The Big Bull director Kookie Gulati: It was gracious of Hansal Mehta to tweet
Director Kookie Gulati and actor Nikita Dutta on what sets apart The Big Bull from Scam 1992
The last time Kookie Gulati made a movie, Vivek Oberoi was ceding his brain in Prince (2010). The results, needless to say, baffled everyone, not least the director himself. “I wanted to take a break after the film,” Kookie recalls,“…maybe mature a bit as a filmmaker.”
That was then. Now, 11 years on, Kookie is back with his second feature. Premiering on Disney+ Hotstar, The Big Bull stars Abhishek Bachchan as Hemant Shah, a stockbroker who rises in 90s Mumbai. Like Scam 1992, the film is based on the life of Harshad Mehta, though names have been changed and events fictionalised. Still, nothing could stop the barrage of comparisons that started once the trailer dropped last month. It got so bad that Hansal Mehta, Scam’s director, had to intervene on Twitter, urging fans to give the film a fair shake.
“It was really gracious of Hansal to come out and tweet,” Kookie says. “He’s obviously a great soul who understands cinema. Internationally, there have been many shows and films based on the same character. They are completely different formats.” As an example, he points to The Loudest Voice (mini-series) and Bombshell (film), both released in 2019. “They were based on the same subject and did extremely well. Mine is still a fictional story.”
Kookie had taken up producing after the Prince debacle. He created The Outsider with Tim Sebastian, one of the first debate shows aired out of India. He also launched Mission Sapne, a celebrity-based charity show, and the Shree Shakti Awards. Then, in 2016, his father passed away. The loss made him want to revisit his growing up years in the 1990s.
“I remember I had just come out of school and my father had forced me to join the stock market. The economy was opening up and it was the biggest boom back then.” Working with co-writer Arjun Dhawan, he researched the period extensively, drawing from Harshad Mehta’s story but also other events and experiences. “Not many people remember that India was in a state of bankruptcy in that period.
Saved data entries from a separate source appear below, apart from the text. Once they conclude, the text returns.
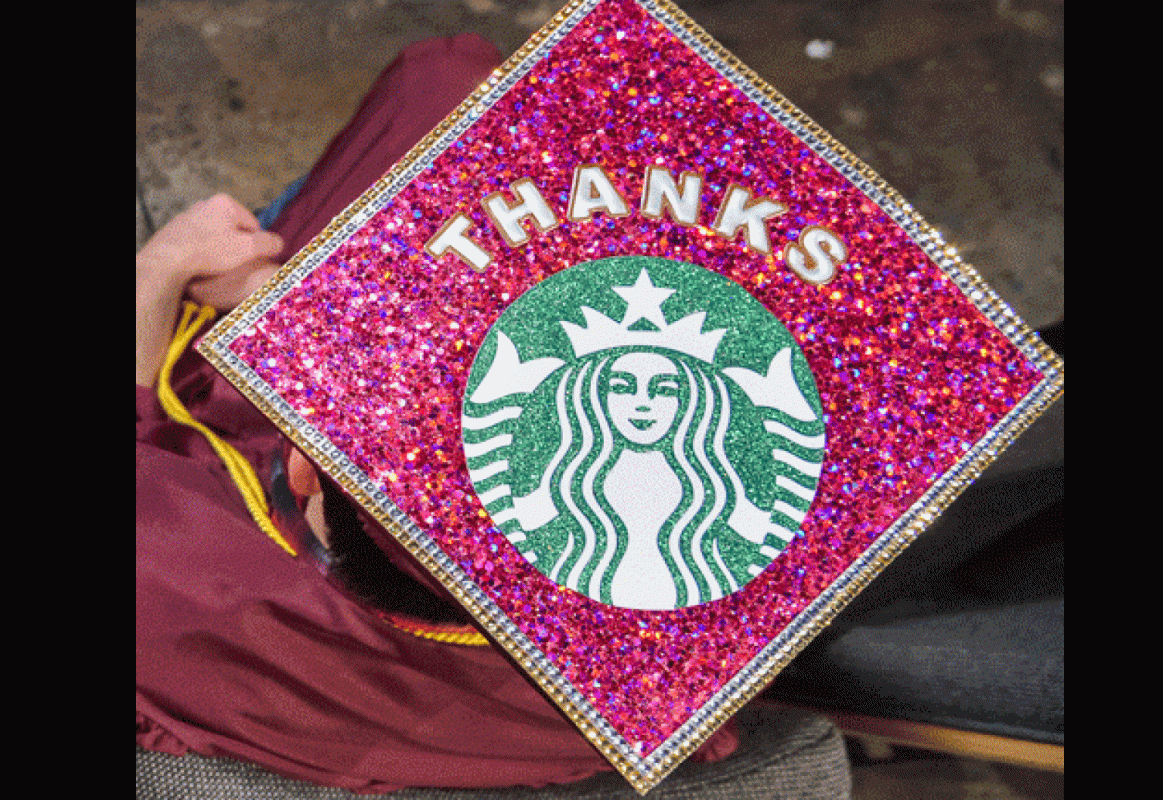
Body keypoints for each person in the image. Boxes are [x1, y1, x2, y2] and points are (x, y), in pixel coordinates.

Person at [136, 34, 743, 794]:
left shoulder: (168, 568)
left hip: (206, 447)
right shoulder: (649, 661)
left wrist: (165, 267)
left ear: (304, 461)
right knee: (459, 82)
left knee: (442, 74)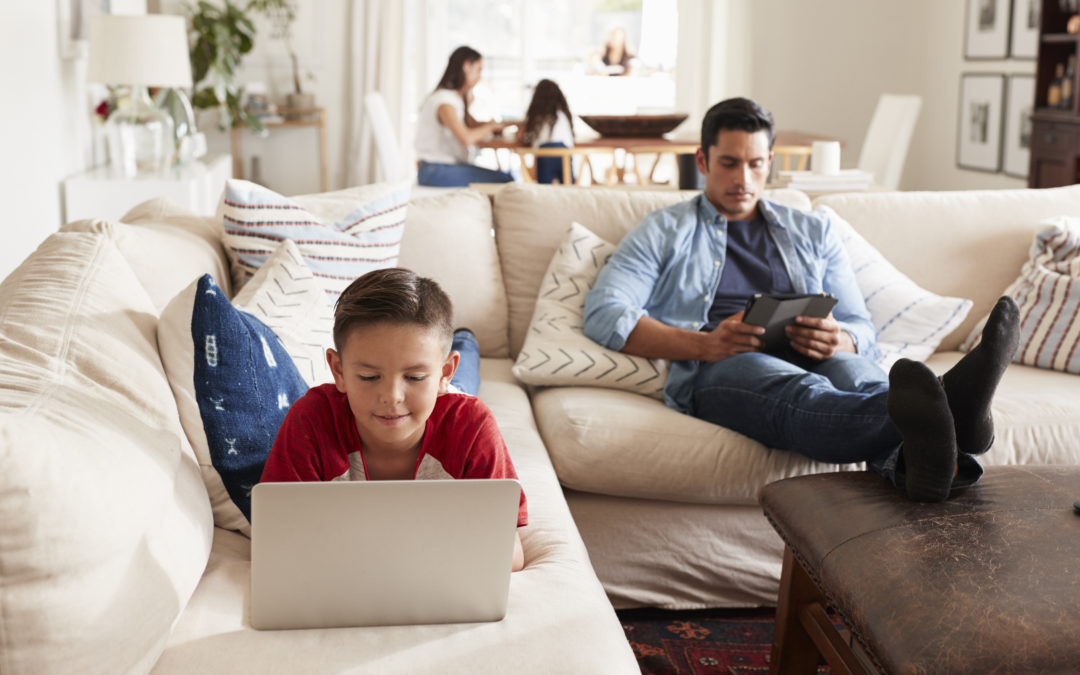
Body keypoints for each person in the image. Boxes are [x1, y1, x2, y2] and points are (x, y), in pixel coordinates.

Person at [583, 97, 1020, 502]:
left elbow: (860, 326)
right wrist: (704, 343)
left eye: (755, 165)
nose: (742, 179)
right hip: (723, 366)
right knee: (801, 392)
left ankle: (926, 466)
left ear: (769, 162)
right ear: (702, 161)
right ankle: (957, 414)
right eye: (729, 164)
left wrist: (839, 340)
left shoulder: (813, 231)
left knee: (861, 376)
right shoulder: (663, 229)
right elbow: (606, 314)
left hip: (815, 354)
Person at [261, 268, 527, 571]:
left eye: (414, 376)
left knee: (465, 385)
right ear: (338, 371)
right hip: (429, 398)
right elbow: (276, 539)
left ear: (443, 373)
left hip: (446, 398)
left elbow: (512, 553)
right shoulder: (309, 419)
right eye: (369, 376)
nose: (392, 396)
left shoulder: (472, 423)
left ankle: (466, 341)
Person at [415, 46, 514, 187]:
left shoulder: (453, 98)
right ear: (467, 66)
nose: (480, 76)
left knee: (505, 178)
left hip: (441, 168)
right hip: (435, 171)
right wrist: (491, 127)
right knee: (505, 180)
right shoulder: (444, 102)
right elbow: (466, 138)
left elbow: (471, 124)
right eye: (479, 69)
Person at [519, 79, 575, 184]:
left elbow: (525, 137)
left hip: (544, 154)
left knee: (544, 189)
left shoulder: (537, 117)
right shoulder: (563, 114)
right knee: (568, 187)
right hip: (565, 154)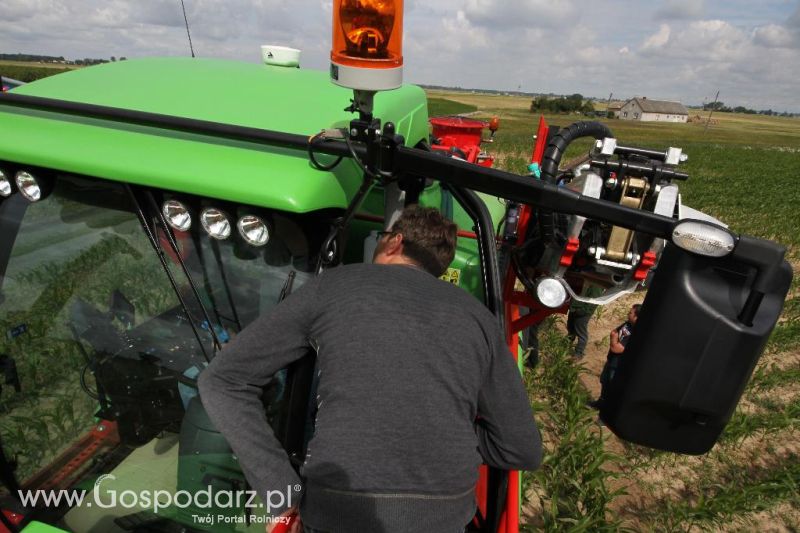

We used to live in houses with the roofs leaking. Only a few of us owned cars. I feel it helps to remember where we are coming from.”
The Big Bull, Kookie adds, is less about the scam and more about the trappings of ambition. “It’s about one man’s journey and how dangerous he became to himself. It’s not a very technical film.” Through Hemant’s journey, the film attempts to flesh out the turbulence of the 90s. This was the toughest gig in the production. The landscape of Mumbai has changed rapidly in the last two decades. At one point, the team was filming in a chawl and had to clean up the split air-conditioners in post. Elsewhere, sourcing old cars and artifacts became a problem. “The youngsters on set couldn’t believe we used coin-operated phones.”
Actor Nikita Dutta, who plays Hemant’s steadfast wife Priya, says she had great fun revisiting the era. “Everything from the clothes to the language had to be matched to the period. We’ve even featured Gold Spot (a popular soft drink from the time) in the songs.”
Kookie asserts that Abhishek was the obvious choice to play Hemant. He invokes the great character work the actor has done in films like Guru (2007) and Raavan (2010). “Hemant in The Big Bull is a complex character, with a huge range of emotions. And Abhishek is somebody who comes with that spectrum. He has the experience as well as the talent.”
Nikita, meanwhile, points to a hoot of a co-star. “Abhishek is one of the nicest human beings but he’s also a prankster,” she says. “He can really get to you and pull your leg when you are least expecting it.”
Towards the end, we ask Kookie if he feels he’s matured since his first film. He responds with a laugh. “When I made Prince, everyone told me it was ahead of its time. Luckily, The Big Bull is very much with the times.”